Supplementary material
The supplementary material for this article can be found at https://doi.org/10.1017/S2045796022000476.
Data
All data used in the systematic review and meta-analyses can be found in the included studies.
Acknowledgements
FTTL and ICKW are partially supported by the Laboratory of Data Discovery for Health (D24H) funded by the by AIR@InnoHK administered by Innovation and Technology Commission. We thank Miss Kaitlyn Zhang for her assistance in the earlier stages of the study.
Financial support
No specific funding for this research was received by the authors.
Conflict of interest
FTTL has been supported by the RGC Postdoctoral Fellowship under the Hong Kong Research Grants Council and has received research grants from the Food and Health Bureau of the Government of the Hong Kong Special Administrative Region, outside the submitted work.
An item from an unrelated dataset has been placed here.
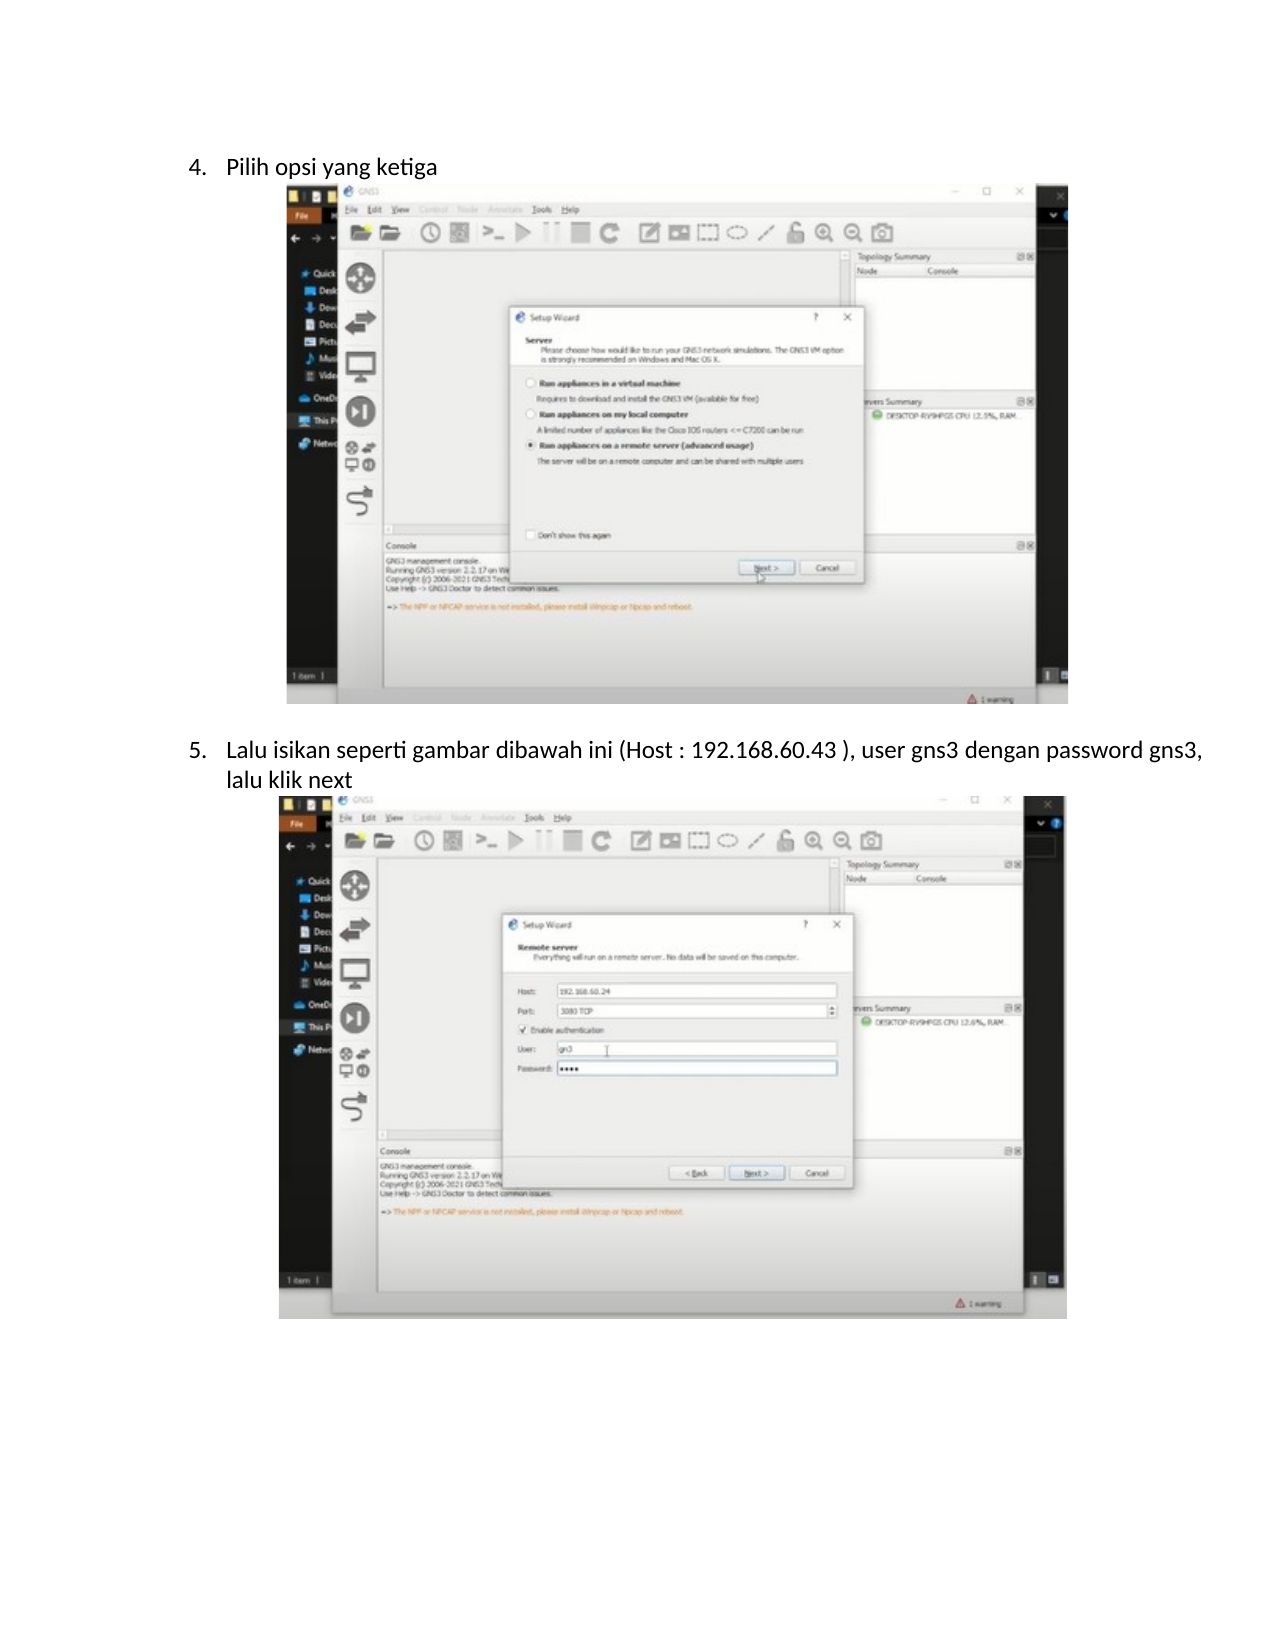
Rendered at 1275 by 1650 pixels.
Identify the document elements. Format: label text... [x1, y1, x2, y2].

EWYC reports grants from Research Grants Council (RGC, Hong Kong), Research Fund Secretariat of the Food and Health Bureau, National Natural Science Fund of China, Wellcome Trust, Bayer, Bristol-Myers Squibb, Pfizer, Janssen, Amgen, Takeda and Narcotics Division of the Security Bureau of the Hong Kong Special Administrative Region, outside the submitted work. ICKW receives research funding outside the submitted work from Amgen, Bristol-Myers Squibb, Pfizer, Janssen, Bayer, GSK, Novartis, the Hong Kong Research Grants Council, the Food and Health Bureau of the Government of the Hong Kong Special Administrative Region, National Institute for Health Research in England, European Commission and the National Health and Medical Research Council in Australia; has received speaker fees from Janssen and Medice in the previous 3 years; and is an independent non-executive director of Jacobson Medical in Hong Kong. The remaining authors have nothing to disclose.
Ethical standards
The authors assert that all procedures contributing to this work comply with the ethical standards of the relevant national and institutional committees on human experimentation and with the Helsinki Declaration of 1975, as revised in 2008.